JHEP Reports (Feb 2021)
Obeticholic acid is associated with improvements in AST-to-platelet ratio index and GLOBE score in patients with primary biliary cholangitis
Abstract
Background & Aims: Biochemical markers, including GLOBE score and aspartate aminotransferase-to-platelet ratio index (APRI), are used to stratify risk in patients with primary biliary cholangitis (PBC). This study aimed to evaluate the effects of obeticholic acid (OCA) on categorical shifts in GLOBE score, APRI, and both combined, based on data from POISE, a phase III placebo-controlled trial in patients with PBC who had an incomplete response or were intolerant to ursodeoxycholic acid. Methods: In a post hoc analysis, baseline and Month 12 data from POISE were used to calculate the APRI and GLOBE score.
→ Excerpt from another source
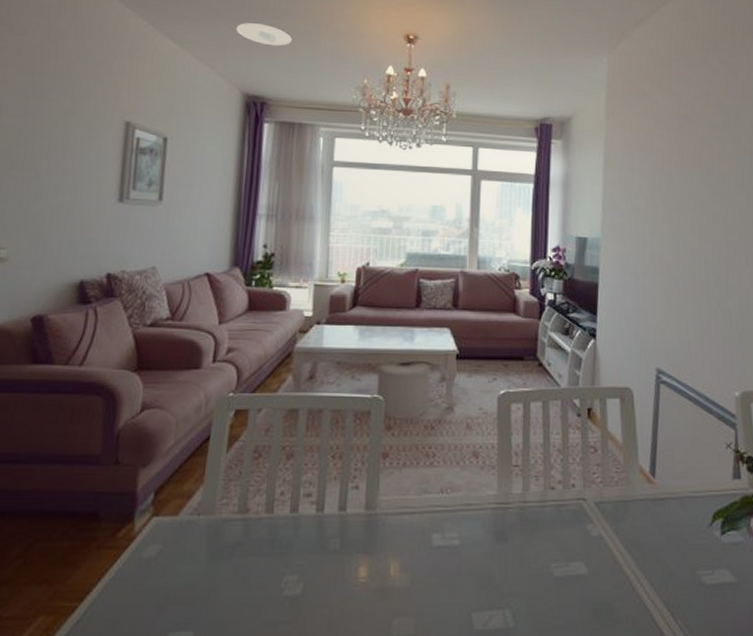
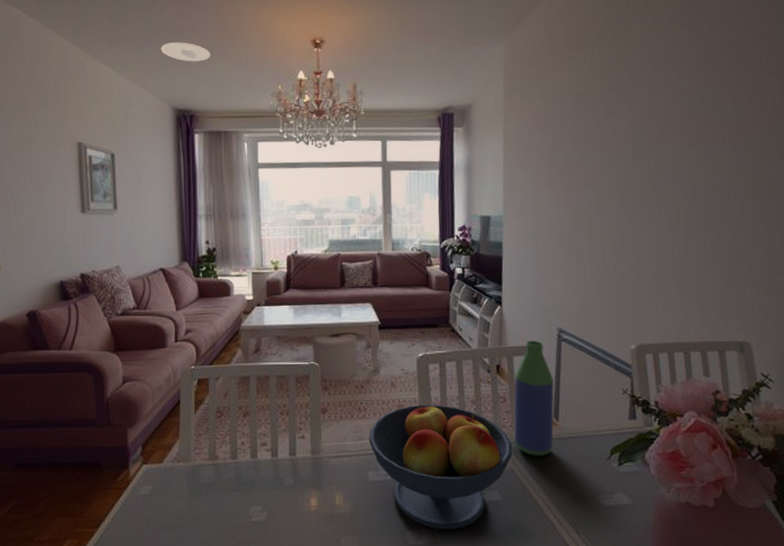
fruit bowl: none [435,451,601,611] -> present [368,404,512,530]
bottle: none [605,380,651,520] -> present [514,340,554,456]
Patients were stratified into 3 risk groups based on a combination of APRI (0.54) and GLOBE (0.3 or age-specific) thresholds. Results: The analysis included 215 patients (47 low risk; 79 moderate risk; 89 high risk). Using the combined GLOBE score (threshold of 0.3) and APRI thresholds, there was improvement in ≥1 risk stage in 37% and 35% of patients in the OCA 5–10 mg and 10 mg groups, respectively, vs. 12% in the placebo group (both p <0.05). Progression occurred in 10% and 0% in the 5–10 mg and 10 mg groups vs. 37% in the placebo group. Results with GLOBE age-specific thresholds were similar. Conclusions: Based on change in APRI and GLOBE score at 12 months, OCA treatment is associated with reduction in the predicted risk of liver-related complications in patients with PBC. Lay summary: Primary biliary cholangitis (PBC) is a chronic disease affecting the liver. People who suffer from PBC are at risk of serious long-term complications. Information from certain blood tests can be used to estimate the likelihood of experiencing long-term complications. The results of this study showed that based on blood test results, people taking obeticholic acid, with or without ursodeoxycholic acid, for PBC were predicted to have a better outcome than those taking placebo. Clinical trials registration: NCT01473524.